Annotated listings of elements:
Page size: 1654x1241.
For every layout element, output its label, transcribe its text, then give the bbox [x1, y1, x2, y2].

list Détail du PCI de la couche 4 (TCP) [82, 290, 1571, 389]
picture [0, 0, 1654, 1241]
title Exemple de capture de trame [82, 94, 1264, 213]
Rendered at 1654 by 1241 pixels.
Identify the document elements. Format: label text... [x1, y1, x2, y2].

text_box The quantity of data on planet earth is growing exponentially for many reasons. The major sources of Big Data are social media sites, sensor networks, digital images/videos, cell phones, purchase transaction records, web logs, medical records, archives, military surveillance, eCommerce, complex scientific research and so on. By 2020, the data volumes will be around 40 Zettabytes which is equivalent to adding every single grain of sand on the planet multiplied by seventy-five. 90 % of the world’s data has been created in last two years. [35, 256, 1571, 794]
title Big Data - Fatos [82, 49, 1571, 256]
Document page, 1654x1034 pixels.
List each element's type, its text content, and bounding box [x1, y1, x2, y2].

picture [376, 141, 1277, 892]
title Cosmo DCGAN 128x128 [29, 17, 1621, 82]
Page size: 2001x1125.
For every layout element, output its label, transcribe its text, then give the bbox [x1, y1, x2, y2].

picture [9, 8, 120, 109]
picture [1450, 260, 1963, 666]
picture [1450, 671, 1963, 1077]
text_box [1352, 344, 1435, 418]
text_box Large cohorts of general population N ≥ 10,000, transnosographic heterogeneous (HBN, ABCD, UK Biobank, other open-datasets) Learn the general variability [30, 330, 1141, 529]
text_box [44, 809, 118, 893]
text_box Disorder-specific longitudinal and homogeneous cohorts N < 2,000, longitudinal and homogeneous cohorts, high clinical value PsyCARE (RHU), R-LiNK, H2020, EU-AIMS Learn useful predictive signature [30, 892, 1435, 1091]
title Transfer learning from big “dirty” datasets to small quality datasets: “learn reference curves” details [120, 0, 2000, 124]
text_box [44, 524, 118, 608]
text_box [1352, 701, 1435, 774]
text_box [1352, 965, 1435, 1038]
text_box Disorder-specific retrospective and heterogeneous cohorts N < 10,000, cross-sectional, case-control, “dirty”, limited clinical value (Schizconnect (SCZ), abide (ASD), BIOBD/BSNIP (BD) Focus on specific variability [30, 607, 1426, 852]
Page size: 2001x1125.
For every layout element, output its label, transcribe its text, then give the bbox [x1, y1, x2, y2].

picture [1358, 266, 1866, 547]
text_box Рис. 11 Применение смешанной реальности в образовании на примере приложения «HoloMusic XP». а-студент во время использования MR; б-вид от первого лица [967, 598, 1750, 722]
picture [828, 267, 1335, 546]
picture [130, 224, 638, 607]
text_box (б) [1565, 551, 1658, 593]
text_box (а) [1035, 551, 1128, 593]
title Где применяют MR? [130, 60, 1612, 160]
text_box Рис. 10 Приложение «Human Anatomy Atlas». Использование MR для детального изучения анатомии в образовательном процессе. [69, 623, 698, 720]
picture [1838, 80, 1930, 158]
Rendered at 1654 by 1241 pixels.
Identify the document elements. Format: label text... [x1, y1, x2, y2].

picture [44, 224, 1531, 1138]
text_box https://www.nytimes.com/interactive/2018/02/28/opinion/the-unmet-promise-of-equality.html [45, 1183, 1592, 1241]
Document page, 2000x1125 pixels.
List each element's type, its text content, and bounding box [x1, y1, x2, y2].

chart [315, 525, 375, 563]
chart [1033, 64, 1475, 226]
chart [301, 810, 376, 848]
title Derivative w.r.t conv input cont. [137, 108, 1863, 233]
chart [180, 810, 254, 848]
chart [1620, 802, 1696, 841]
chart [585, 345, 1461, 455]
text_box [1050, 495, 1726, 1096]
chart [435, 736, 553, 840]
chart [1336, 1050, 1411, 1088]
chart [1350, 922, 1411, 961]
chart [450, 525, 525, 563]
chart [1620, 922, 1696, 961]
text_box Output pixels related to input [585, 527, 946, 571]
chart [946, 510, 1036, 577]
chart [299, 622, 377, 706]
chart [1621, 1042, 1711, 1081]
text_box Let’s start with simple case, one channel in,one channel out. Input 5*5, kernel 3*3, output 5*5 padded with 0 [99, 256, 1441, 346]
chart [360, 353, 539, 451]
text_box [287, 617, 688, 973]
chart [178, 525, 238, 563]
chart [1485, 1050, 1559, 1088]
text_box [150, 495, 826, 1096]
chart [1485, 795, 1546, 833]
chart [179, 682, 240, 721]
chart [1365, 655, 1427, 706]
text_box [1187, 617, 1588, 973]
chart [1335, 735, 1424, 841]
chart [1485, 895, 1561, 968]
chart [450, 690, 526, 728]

Exercise instructions
Copy every one of the records above word for word, leaving each line unchanged.

Response to the task
Page size: 1654x1241.
For every layout element, output its label, transcribe its text, then give the bbox [x1, y1, x2, y2].

list Détail du PCI de la couche 4 (TCP) [82, 290, 1571, 389]
picture [0, 0, 1654, 1241]
title Exemple de capture de trame [82, 94, 1264, 213]
Rendered at 1654 by 1241 pixels.
Identify the document elements. Format: label text... [x1, y1, x2, y2].

text_box The quantity of data on planet earth is growing exponentially for many reasons. The major sources of Big Data are social media sites, sensor networks, digital images/videos, cell phones, purchase transaction records, web logs, medical records, archives, military surveillance, eCommerce, complex scientific research and so on. By 2020, the data volumes will be around 40 Zettabytes which is equivalent to adding every single grain of sand on the planet multiplied by seventy-five. 90 % of the world’s data has been created in last two years. [35, 256, 1571, 794]
title Big Data - Fatos [82, 49, 1571, 256]
Document page, 1654x1034 pixels.
List each element's type, its text content, and bounding box [x1, y1, x2, y2].

picture [376, 141, 1277, 892]
title Cosmo DCGAN 128x128 [29, 17, 1621, 82]
Page size: 2001x1125.
For every layout element, output its label, transcribe its text, then give the bbox [x1, y1, x2, y2].

picture [9, 8, 120, 109]
picture [1450, 260, 1963, 666]
picture [1450, 671, 1963, 1077]
text_box [1352, 344, 1435, 418]
text_box Large cohorts of general population N ≥ 10,000, transnosographic heterogeneous (HBN, ABCD, UK Biobank, other open-datasets) Learn the general variability [30, 330, 1141, 529]
text_box [44, 809, 118, 893]
text_box Disorder-specific longitudinal and homogeneous cohorts N < 2,000, longitudinal and homogeneous cohorts, high clinical value PsyCARE (RHU), R-LiNK, H2020, EU-AIMS Learn useful predictive signature [30, 892, 1435, 1091]
title Transfer learning from big “dirty” datasets to small quality datasets: “learn reference curves” details [120, 0, 2000, 124]
text_box [44, 524, 118, 608]
text_box [1352, 701, 1435, 774]
text_box [1352, 965, 1435, 1038]
text_box Disorder-specific retrospective and heterogeneous cohorts N < 10,000, cross-sectional, case-control, “dirty”, limited clinical value (Schizconnect (SCZ), abide (ASD), BIOBD/BSNIP (BD) Focus on specific variability [30, 607, 1426, 852]
Page size: 2001x1125.
For every layout element, output its label, transcribe its text, then give the bbox [x1, y1, x2, y2].

picture [1358, 266, 1866, 547]
text_box Рис. 11 Применение смешанной реальности в образовании на примере приложения «HoloMusic XP». а-студент во время использования MR; б-вид от первого лица [967, 598, 1750, 722]
picture [828, 267, 1335, 546]
picture [130, 224, 638, 607]
text_box (б) [1565, 551, 1658, 593]
text_box (а) [1035, 551, 1128, 593]
title Где применяют MR? [130, 60, 1612, 160]
text_box Рис. 10 Приложение «Human Anatomy Atlas». Использование MR для детального изучения анатомии в образовательном процессе. [69, 623, 698, 720]
picture [1838, 80, 1930, 158]
Rendered at 1654 by 1241 pixels.
Identify the document elements. Format: label text... [x1, y1, x2, y2].

picture [44, 224, 1531, 1138]
text_box https://www.nytimes.com/interactive/2018/02/28/opinion/the-unmet-promise-of-equality.html [45, 1183, 1592, 1241]
Document page, 2000x1125 pixels.
List each element's type, its text content, and bounding box [x1, y1, x2, y2].

chart [315, 525, 375, 563]
chart [1033, 64, 1475, 226]
chart [301, 810, 376, 848]
title Derivative w.r.t conv input cont. [137, 108, 1863, 233]
chart [180, 810, 254, 848]
chart [1620, 802, 1696, 841]
chart [585, 345, 1461, 455]
text_box [1050, 495, 1726, 1096]
chart [435, 736, 553, 840]
chart [1336, 1050, 1411, 1088]
chart [1350, 922, 1411, 961]
chart [450, 525, 525, 563]
chart [1620, 922, 1696, 961]
text_box Output pixels related to input [585, 527, 946, 571]
chart [946, 510, 1036, 577]
chart [299, 622, 377, 706]
chart [1621, 1042, 1711, 1081]
text_box Let’s start with simple case, one channel in,one channel out. Input 5*5, kernel 3*3, output 5*5 padded with 0 [99, 256, 1441, 346]
chart [360, 353, 539, 451]
text_box [287, 617, 688, 973]
chart [178, 525, 238, 563]
chart [1485, 1050, 1559, 1088]
text_box [150, 495, 826, 1096]
chart [1485, 795, 1546, 833]
chart [179, 682, 240, 721]
chart [1365, 655, 1427, 706]
text_box [1187, 617, 1588, 973]
chart [1335, 735, 1424, 841]
chart [1485, 895, 1561, 968]
chart [450, 690, 526, 728]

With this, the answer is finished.